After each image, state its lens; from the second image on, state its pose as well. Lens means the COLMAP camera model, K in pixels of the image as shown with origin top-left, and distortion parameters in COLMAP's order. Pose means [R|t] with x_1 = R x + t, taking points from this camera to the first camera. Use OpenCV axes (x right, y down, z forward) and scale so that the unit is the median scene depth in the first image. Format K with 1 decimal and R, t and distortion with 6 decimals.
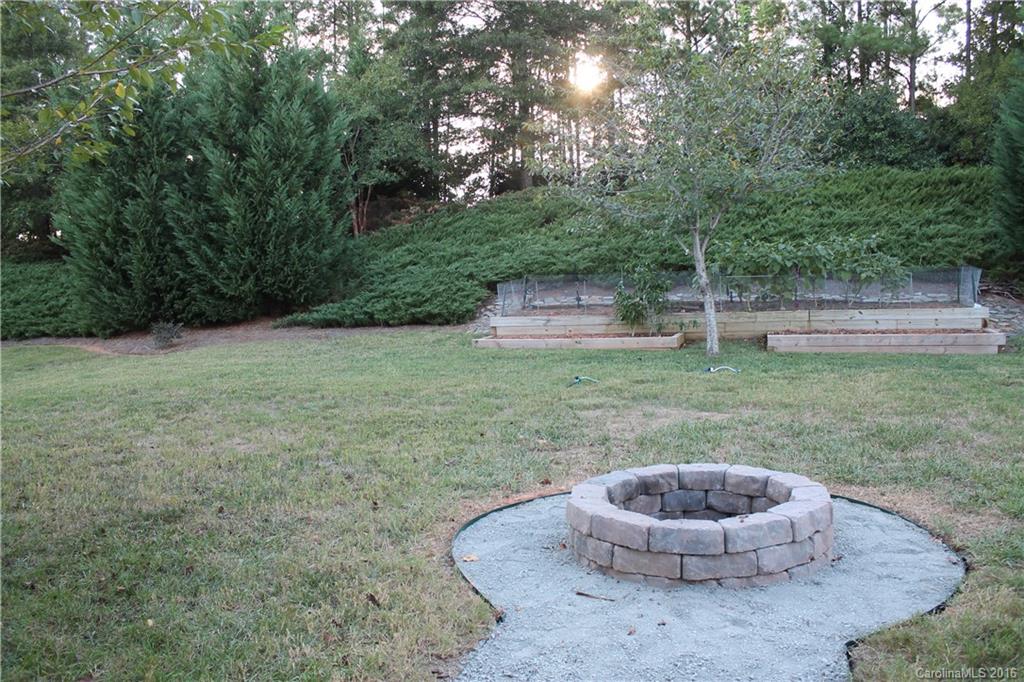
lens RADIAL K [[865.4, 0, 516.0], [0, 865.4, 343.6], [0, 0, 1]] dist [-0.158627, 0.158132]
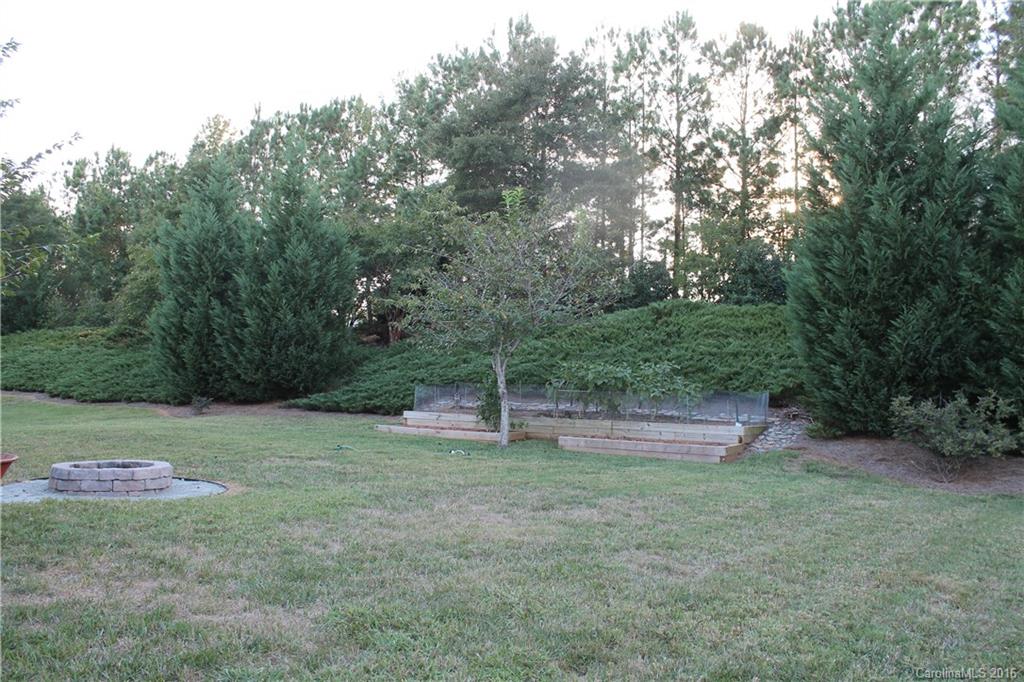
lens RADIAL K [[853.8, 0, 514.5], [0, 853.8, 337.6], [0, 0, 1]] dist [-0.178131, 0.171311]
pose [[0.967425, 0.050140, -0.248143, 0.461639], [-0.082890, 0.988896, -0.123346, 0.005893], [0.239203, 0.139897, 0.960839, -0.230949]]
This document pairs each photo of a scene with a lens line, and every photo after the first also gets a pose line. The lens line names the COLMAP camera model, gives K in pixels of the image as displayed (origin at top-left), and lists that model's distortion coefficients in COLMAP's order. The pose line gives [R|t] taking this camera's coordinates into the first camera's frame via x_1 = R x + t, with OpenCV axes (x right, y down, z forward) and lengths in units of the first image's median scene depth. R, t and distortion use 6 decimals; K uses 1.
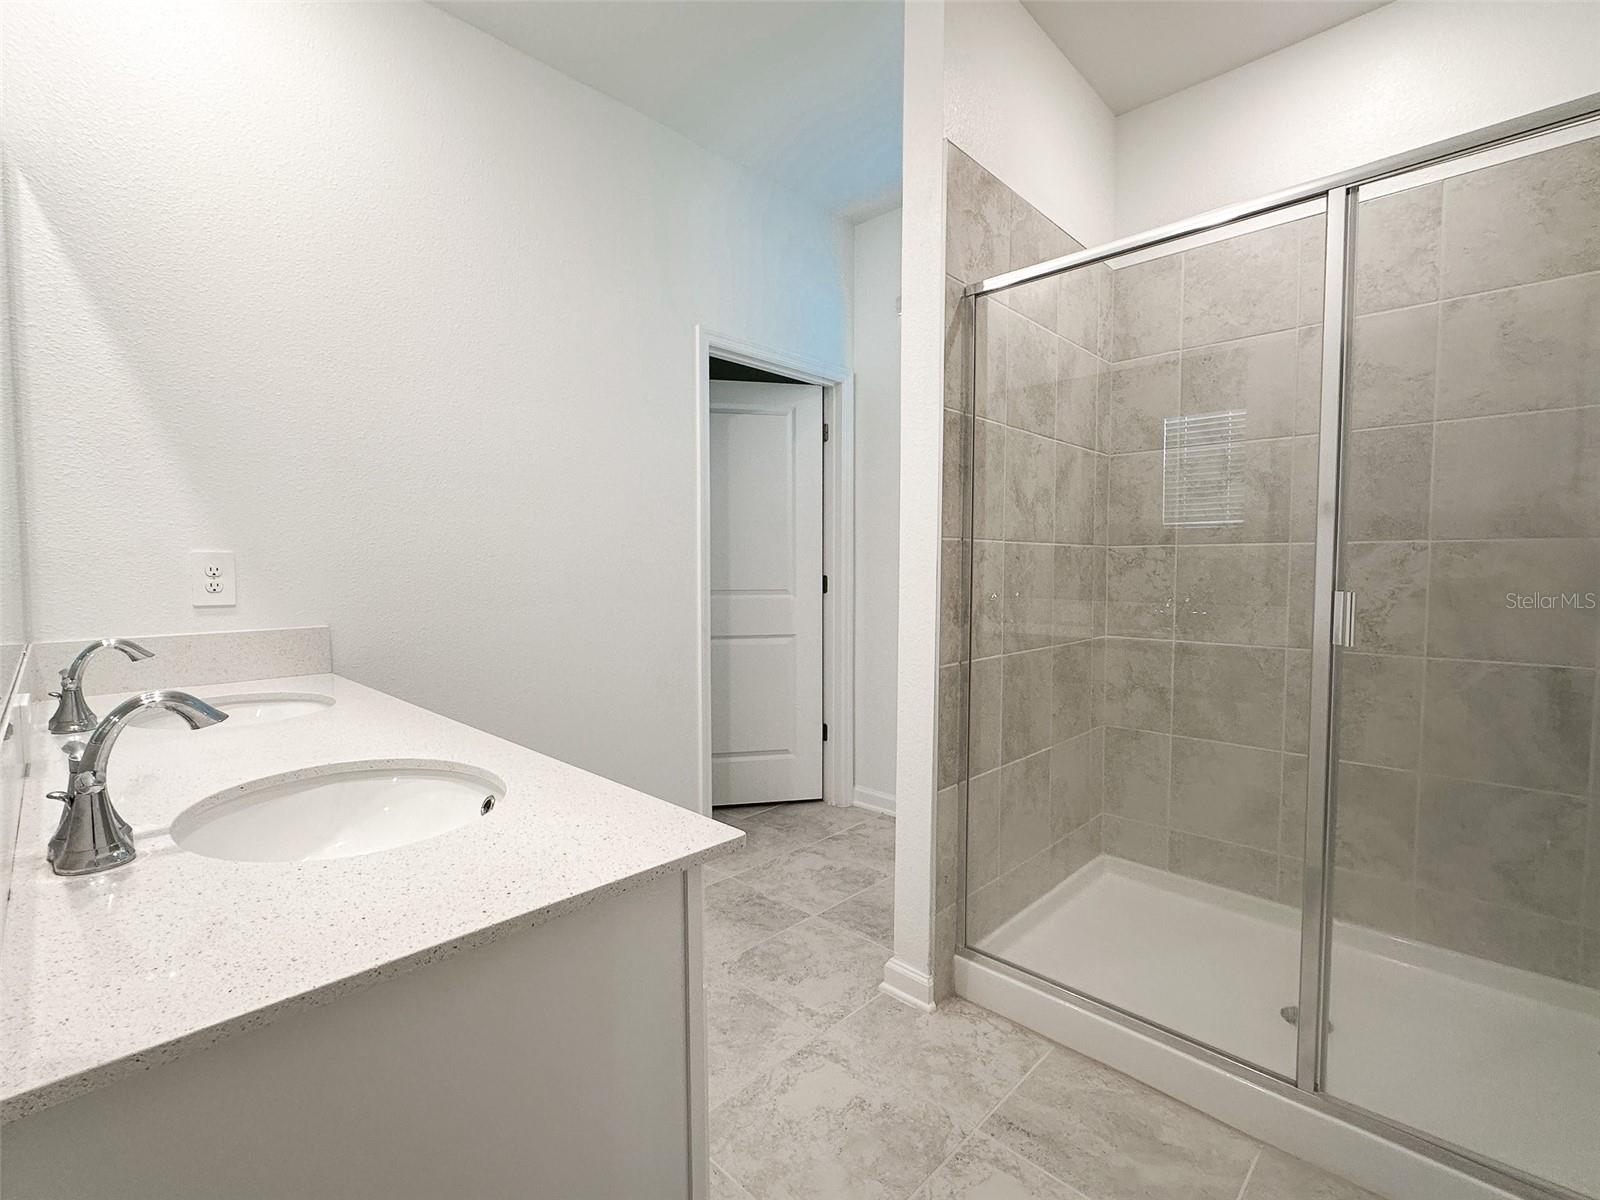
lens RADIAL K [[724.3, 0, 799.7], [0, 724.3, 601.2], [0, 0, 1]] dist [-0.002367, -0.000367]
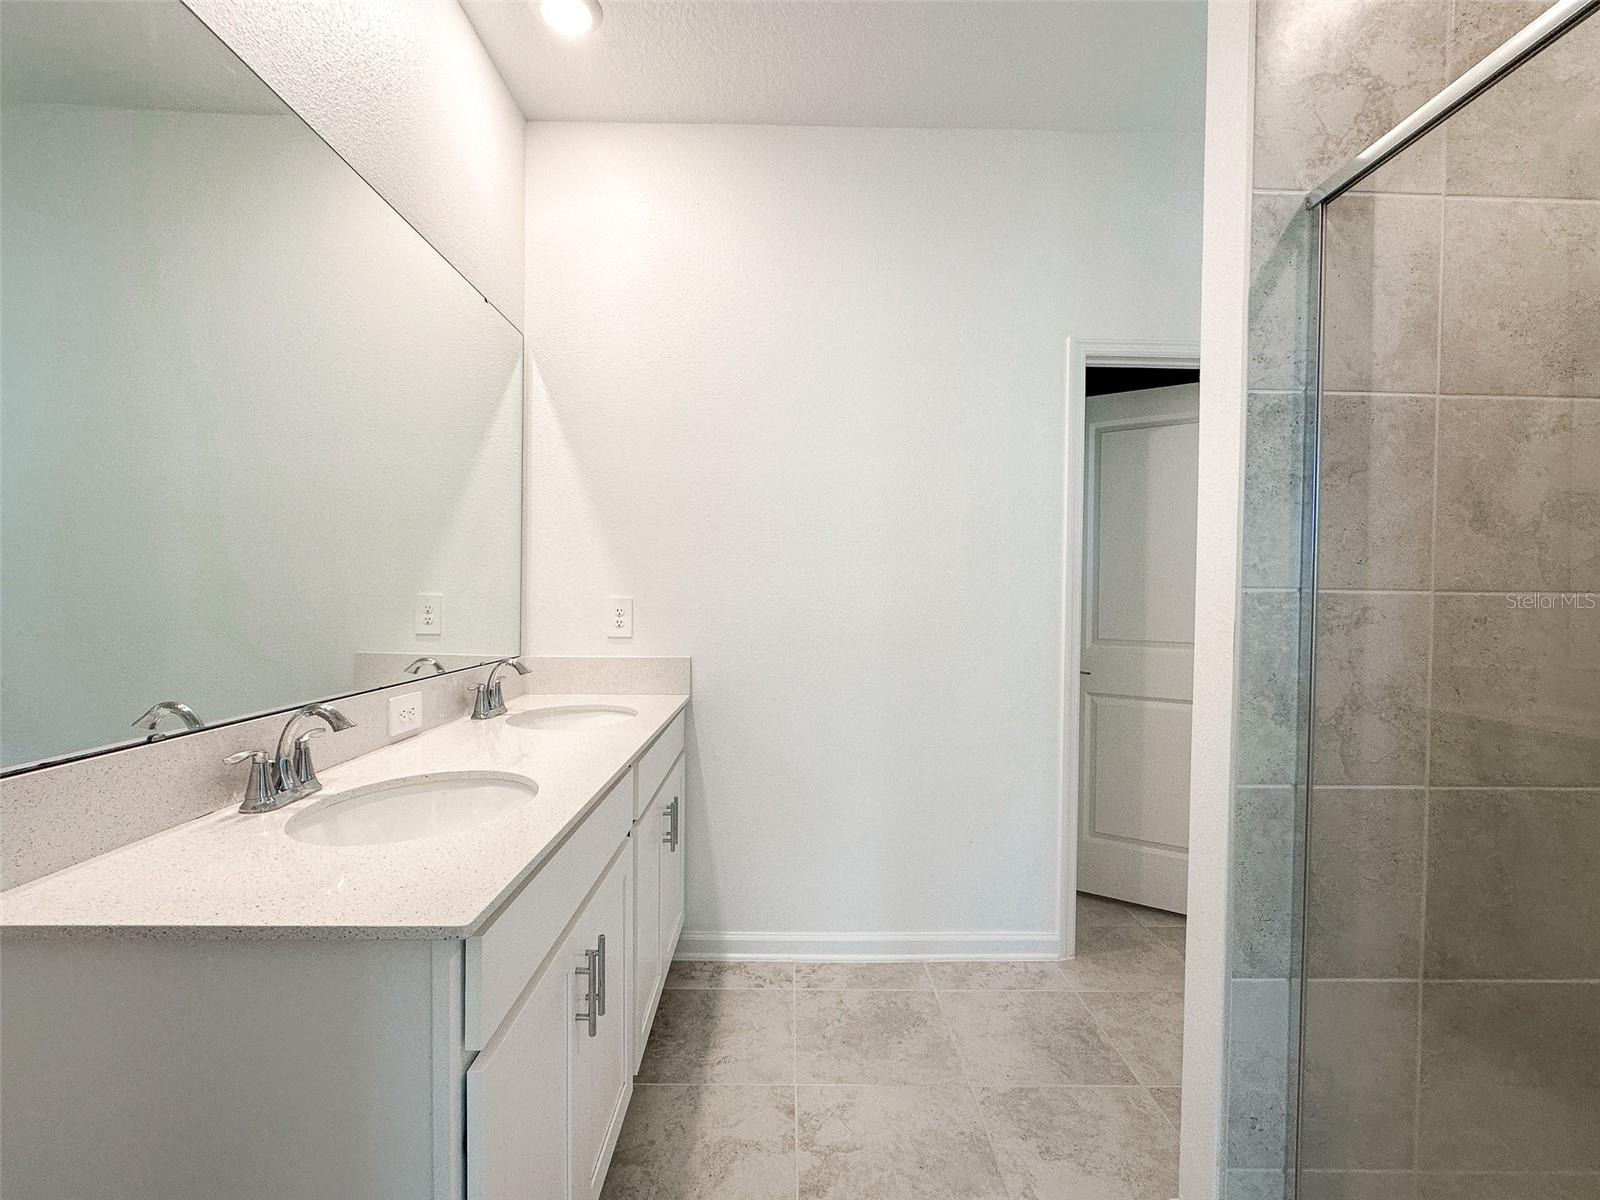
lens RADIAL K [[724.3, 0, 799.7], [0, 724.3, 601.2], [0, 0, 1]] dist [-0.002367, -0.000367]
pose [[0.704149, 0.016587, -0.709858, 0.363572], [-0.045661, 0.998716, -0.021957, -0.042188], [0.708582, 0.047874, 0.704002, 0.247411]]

■ **Exercise description**: Please print each record above again exactly, but omit any pictures.

■ **Solved exercise**:
After each image, state its lens; from the second image on, state its pose as well. Lens means the COLMAP camera model, K in pixels of the image as shown with origin top-left, and distortion parameters in COLMAP's order. Pose means [R|t] with x_1 = R x + t, taking points from this camera to the first camera. Use OpenCV axes (x right, y down, z forward) and scale so that the unit is the median scene depth in the first image. Format K with 1 decimal and R, t and distortion with 6 decimals.
lens RADIAL K [[865.4, 0, 516.0], [0, 865.4, 343.6], [0, 0, 1]] dist [-0.158627, 0.158132]
lens RADIAL K [[853.8, 0, 514.5], [0, 853.8, 337.6], [0, 0, 1]] dist [-0.178131, 0.171311]
pose [[0.967425, 0.050140, -0.248143, 0.461639], [-0.082890, 0.988896, -0.123346, 0.005893], [0.239203, 0.139897, 0.960839, -0.230949]]
This document pairs each photo of a scene with a lens line, and every photo after the first also gets a pose line. The lens line names the COLMAP camera model, gives K in pixels of the image as displayed (origin at top-left), and lists that model's distortion coefficients in COLMAP's order. The pose line gives [R|t] taking this camera's coordinates into the first camera's frame via x_1 = R x + t, with OpenCV axes (x right, y down, z forward) and lengths in units of the first image's median scene depth. R, t and distortion use 6 decimals; K uses 1.
lens RADIAL K [[724.3, 0, 799.7], [0, 724.3, 601.2], [0, 0, 1]] dist [-0.002367, -0.000367]
lens RADIAL K [[724.3, 0, 799.7], [0, 724.3, 601.2], [0, 0, 1]] dist [-0.002367, -0.000367]
pose [[0.704149, 0.016587, -0.709858, 0.363572], [-0.045661, 0.998716, -0.021957, -0.042188], [0.708582, 0.047874, 0.704002, 0.247411]]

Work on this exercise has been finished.